I tried the GGG thing, but am more versatile than a true top. I make jokes. I dislike being called "mistress." When Loren first called to ask me what to do with his morning wood, I joked that I needed to have a red phone installed for this, like the one used for managing nukes.
I had a long-term relationship after Loren and I parted ways. I felt like I needed to try all the conventional forms of bad dating before I could really say I'd not only bought my ticket, but stayed the socially acceptable time at the fair.
I learned a lot in those two years... some of which I wish I hadn't. I got to know what it felt like to have someone I love call me names, cringe when a man yelled at me, and call a suicide hotline. The guy on the other end assured me I'd date again. I let him know I didn't care about dating at all. Not then.
It was three years before I experienced enjoyable, fun sex
While I lost my virginity at 35, I didn't have sex I found particularly loving, fun, or exciting until I was 38. And actually, I feel lucky there. Many women tell me that it took far longer for them, even though most of my friends started having sex at a "normal" age. My first poly boyfriend, a married man in an open relationship, knew where the G-spot was. He knew a lot of amazing things.
He still knows, in fact, five years later.

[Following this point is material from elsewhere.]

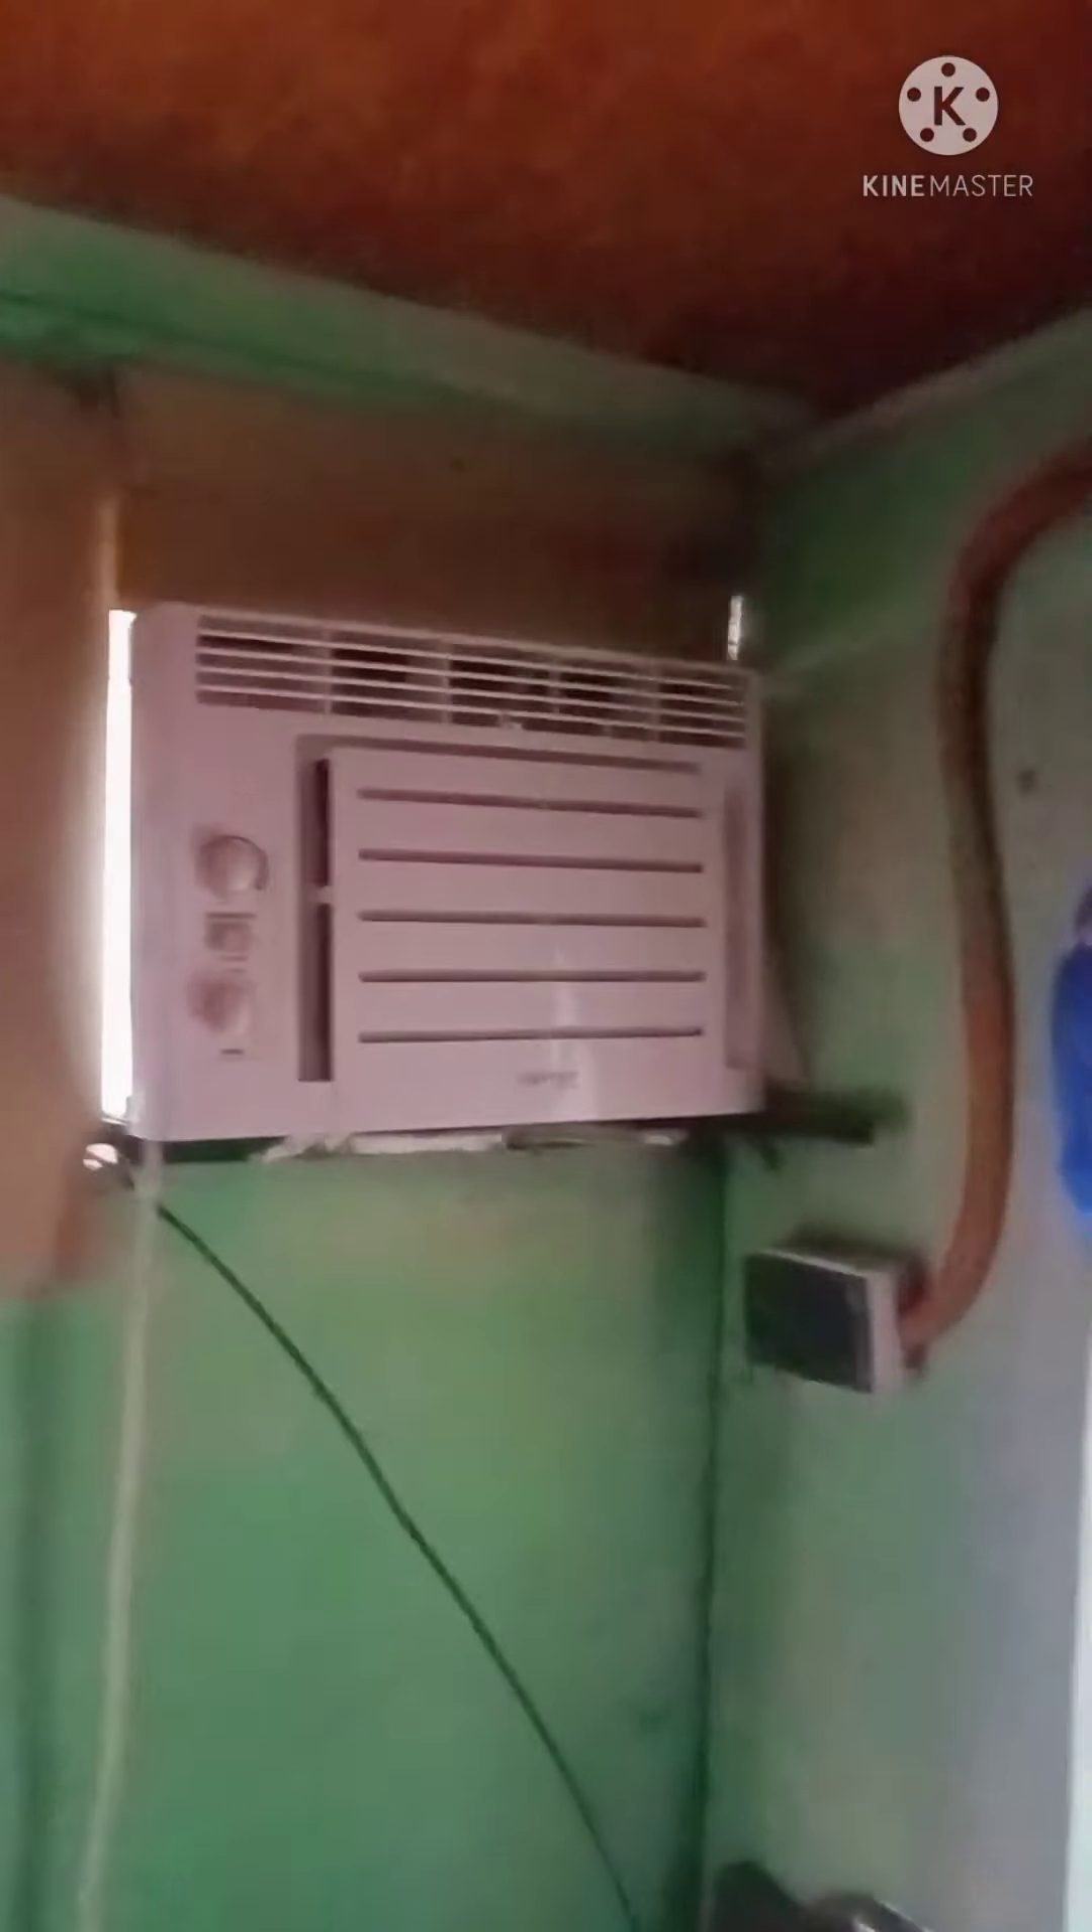Ayan guys nailagay na natin yung aircon.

He knows more about me every time we sleep together; but he also knows that I like thrift shops and baking elaborate apple pies. He knows how much I treasure every single holiday. He feeds my cat when I'm away taking care of my family.
My sexuality is evolving, just like everyone else's
I've discovered that I like nerdy, introverted guys who inspire me, by their unique mental wiring, to communicate directly. I've appeared on game shows and have 30-plus years of quiz tournaments and bar trivia matches under my belt. Smart men excite me.

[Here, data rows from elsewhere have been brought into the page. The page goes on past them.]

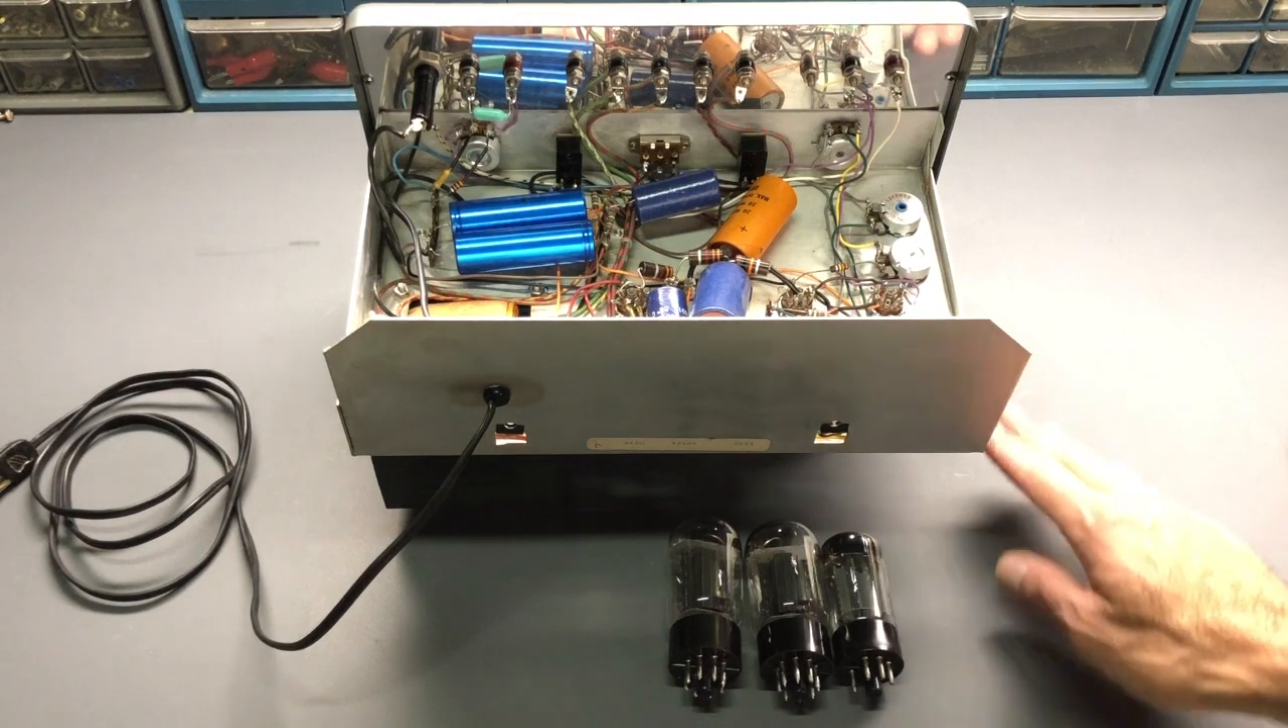So I have the two 6L6s and the 5AR4 Rectifier taken out.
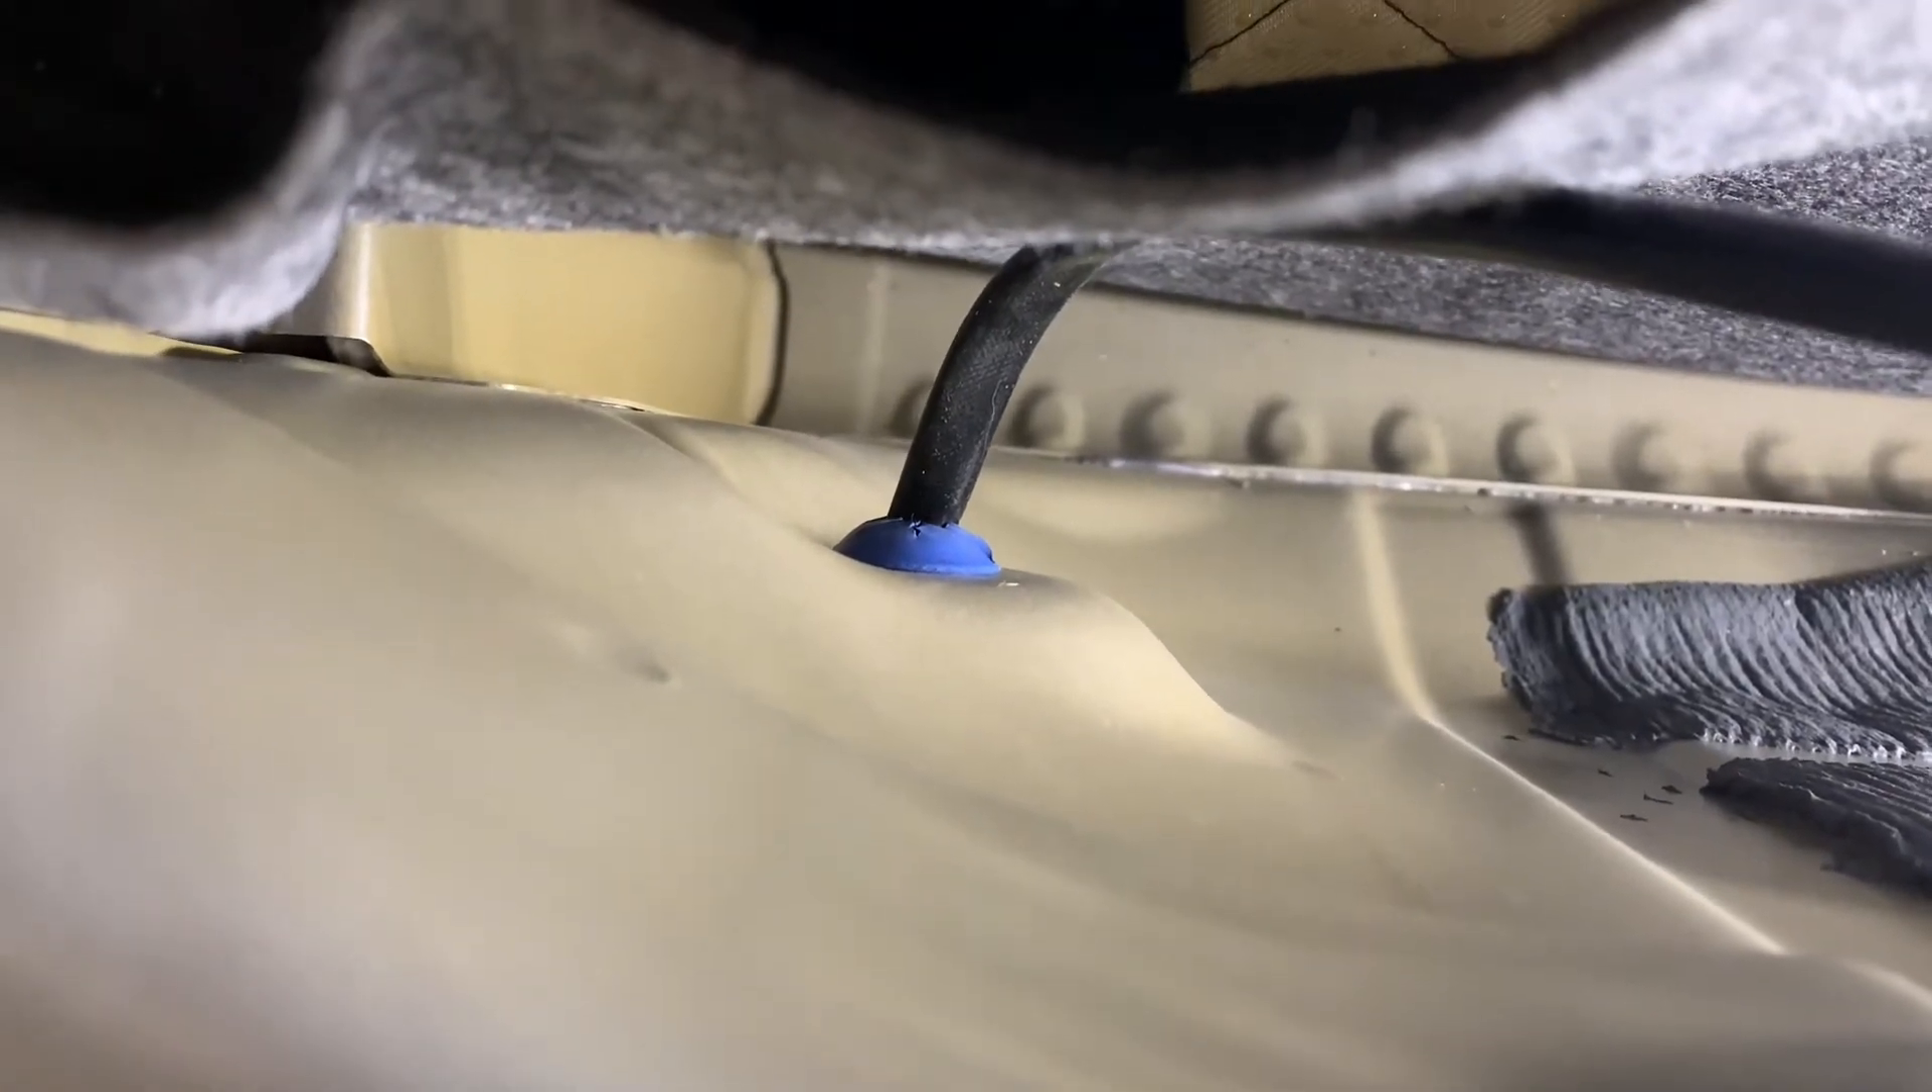As you can see, the grommet went back in rather easily, and the wire is well -protected by the rubber that surrounds it.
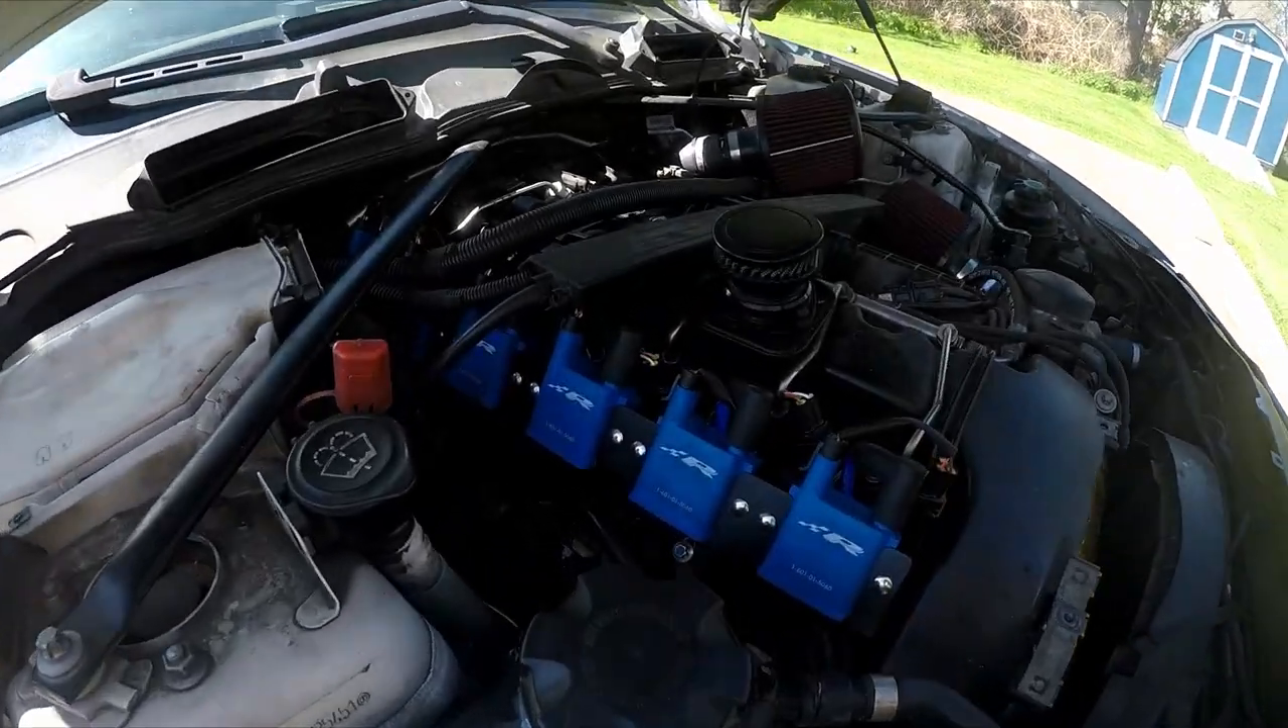I just installed the upgraded PR coils.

I also lack game. I'd rather just say what I want or need and have the other person explain why those things work... or don't. I love the poly man, but I keep dating. I'd like someone who lives in my house and goes on vacations with me.

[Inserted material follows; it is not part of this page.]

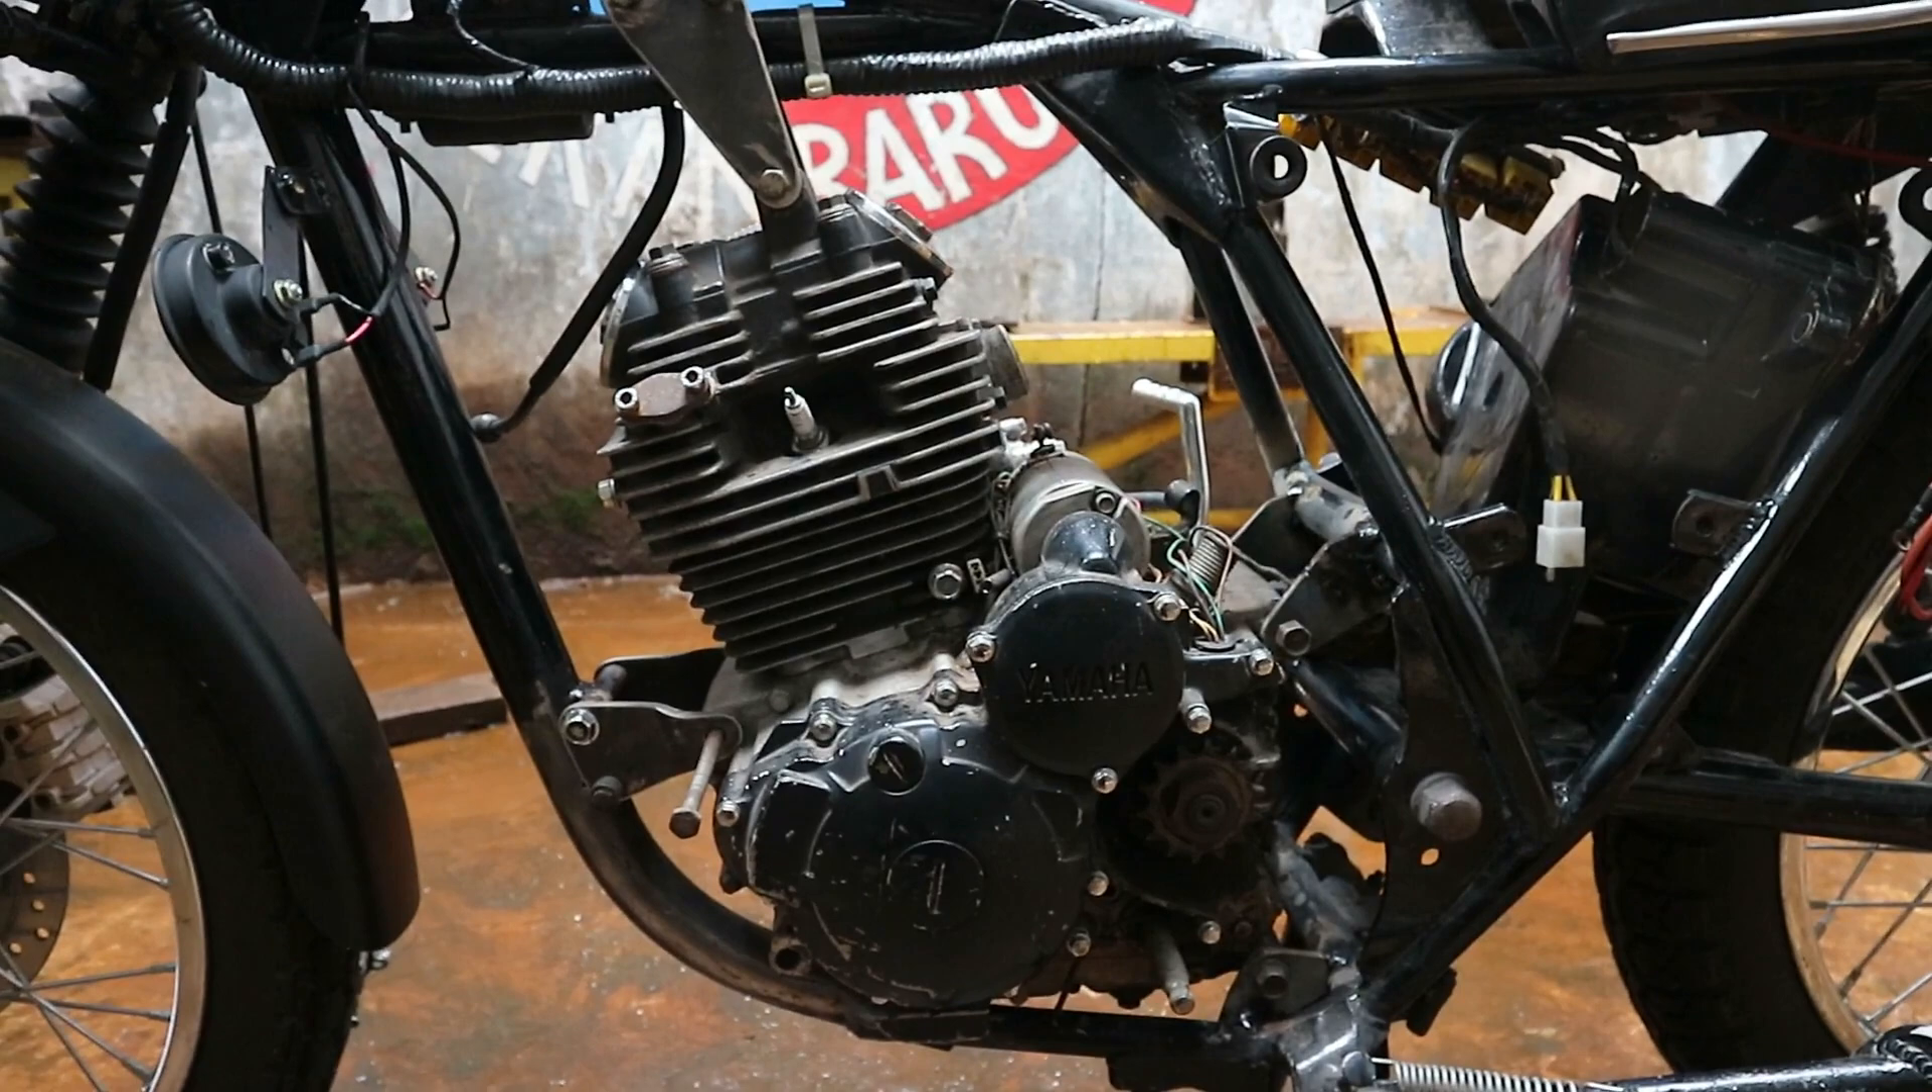Oke sobat, jadi ini mesinnya udah duduk di frame-nya.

But maybe not now. Now, I'm working on a second book and considering other cities I might live in. I travel. I dine out and tell readers about the best places to have arepas or what it's like to watch the setup of Detroit's most beautiful and elaborate masquerade. I gather information. I look for meaning in everything. And I date, but not as a way to create identity.
I've had sex for nine years, but I've known my own mind forever.
A decade later, I now know what I want in a relationship
Last night, I spent two special hours with a man who, as he carefully notes, is not my boyfriend.
We did things I will remember for a very long time. We also held each other and sang "Mack the Knife." We aren't any manner of couple, but I know I will see old movies with him and he will help me decorate gingerbread drag queens this year. Not that everything in life is perfect.
When one recent relationship hit the rocks, I found myself in my mother's room at a nursing home, where she was recovering at 70 from a broken leg. My mother remains formidable; and her decades as a social worker made her a great person to go to for insight.
"Sex and intimacy are not the same thing," she said as I cried in her room like a child. "You need to wait, so that you know which you're being offered."
Nine years in, this advice governs my attempts at relationships. Sex remains joyful, mysterious, and strange. I like it and do it. Intimacy continues to elude me, though not universally. When I spend a rare night with my poly guy, and he holds me with his whole body, draping one long leg over my hip, I see that these things sometimes happen together; and when they do, it's beautiful and good.
I almost never think about my first time anymore. But I do think about a future with love, where there's intimacy and sex and a shared life. "We all want that," Stephen told me. Maybe not all of us, I suspect. But me? Yes, please.